## YOUR TASK
Look through the entries below and copy exactly the part that begins with the line containing "calls and text" and ends with the line containing "Hospitals in Belarus". Do not copy the pictures.

## STUDY MATERIAL
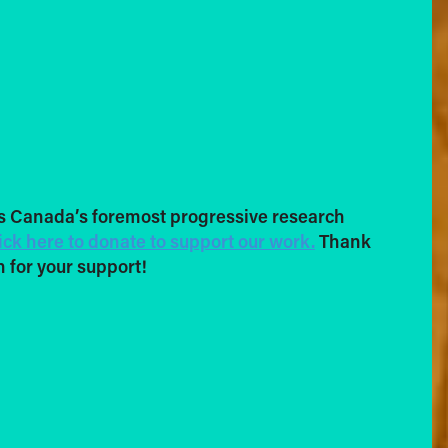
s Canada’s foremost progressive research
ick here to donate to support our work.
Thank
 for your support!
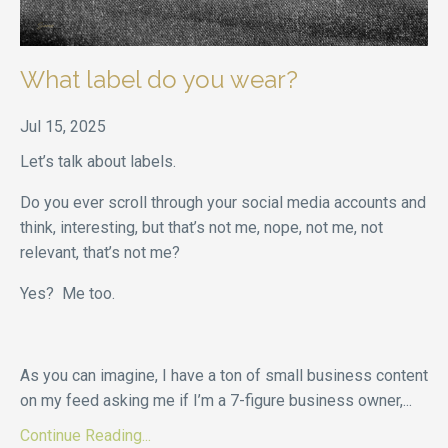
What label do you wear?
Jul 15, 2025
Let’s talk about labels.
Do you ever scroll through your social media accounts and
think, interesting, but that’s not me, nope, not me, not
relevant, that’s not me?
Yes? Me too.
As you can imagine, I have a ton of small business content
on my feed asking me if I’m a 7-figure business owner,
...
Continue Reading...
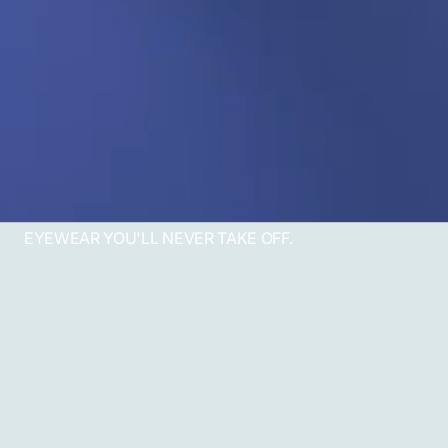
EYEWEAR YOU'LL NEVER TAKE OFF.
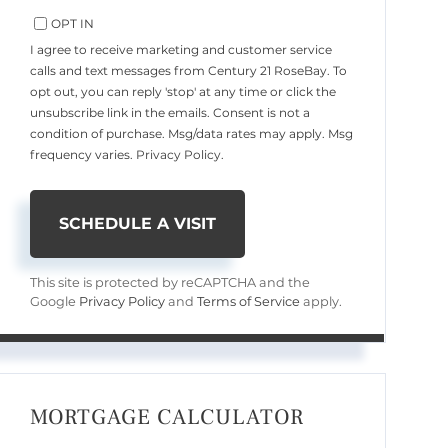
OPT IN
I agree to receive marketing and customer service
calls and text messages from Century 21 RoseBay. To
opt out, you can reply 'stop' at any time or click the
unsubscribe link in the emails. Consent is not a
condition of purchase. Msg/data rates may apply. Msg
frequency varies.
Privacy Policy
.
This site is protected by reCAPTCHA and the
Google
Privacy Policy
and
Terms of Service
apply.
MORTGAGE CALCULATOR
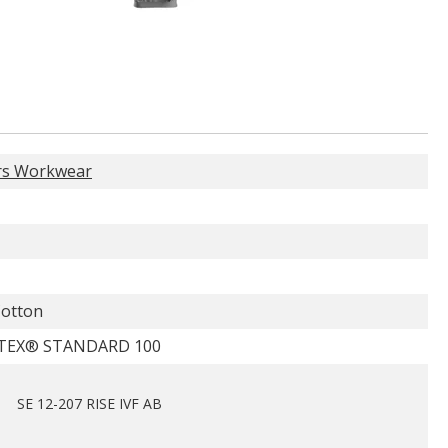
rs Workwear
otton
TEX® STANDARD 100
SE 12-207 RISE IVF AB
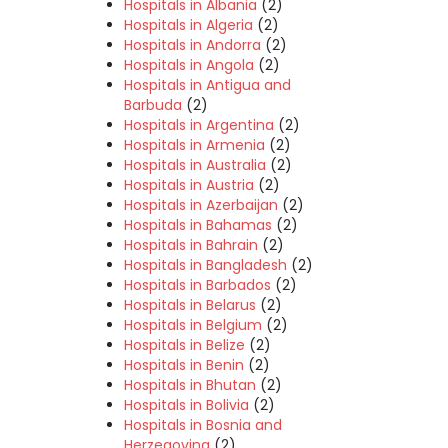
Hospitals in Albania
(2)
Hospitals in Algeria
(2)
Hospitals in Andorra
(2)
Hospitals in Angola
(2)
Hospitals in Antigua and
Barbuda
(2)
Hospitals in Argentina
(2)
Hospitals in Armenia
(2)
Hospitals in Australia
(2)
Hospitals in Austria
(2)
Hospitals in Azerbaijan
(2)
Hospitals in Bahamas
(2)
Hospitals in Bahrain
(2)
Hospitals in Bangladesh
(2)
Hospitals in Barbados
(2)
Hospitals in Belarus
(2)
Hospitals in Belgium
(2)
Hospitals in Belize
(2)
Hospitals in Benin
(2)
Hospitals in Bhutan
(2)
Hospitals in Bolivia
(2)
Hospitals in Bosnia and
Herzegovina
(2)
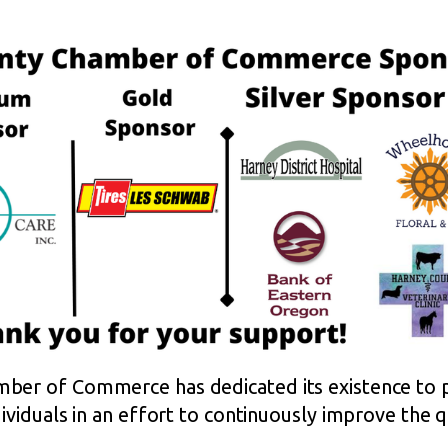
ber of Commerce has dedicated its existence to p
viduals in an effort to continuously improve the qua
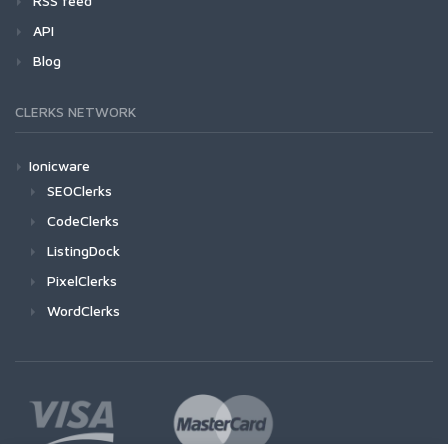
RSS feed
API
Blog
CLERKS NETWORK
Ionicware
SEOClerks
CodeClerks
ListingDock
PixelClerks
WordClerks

## SOLUTION TO THIS EXERCISE
calls and text messages from Century 21 RoseBay. To
opt out, you can reply 'stop' at any time or click the
unsubscribe link in the emails. Consent is not a
condition of purchase. Msg/data rates may apply. Msg
frequency varies.
Privacy Policy
.
This site is protected by reCAPTCHA and the
Google
Privacy Policy
and
Terms of Service
apply.
MORTGAGE CALCULATOR
rs Workwear
otton
TEX® STANDARD 100
SE 12-207 RISE IVF AB
Hospitals in Albania
(2)
Hospitals in Algeria
(2)
Hospitals in Andorra
(2)
Hospitals in Angola
(2)
Hospitals in Antigua and
Barbuda
(2)
Hospitals in Argentina
(2)
Hospitals in Armenia
(2)
Hospitals in Australia
(2)
Hospitals in Austria
(2)
Hospitals in Azerbaijan
(2)
Hospitals in Bahamas
(2)
Hospitals in Bahrain
(2)
Hospitals in Bangladesh
(2)
Hospitals in Barbados
(2)
Hospitals in Belarus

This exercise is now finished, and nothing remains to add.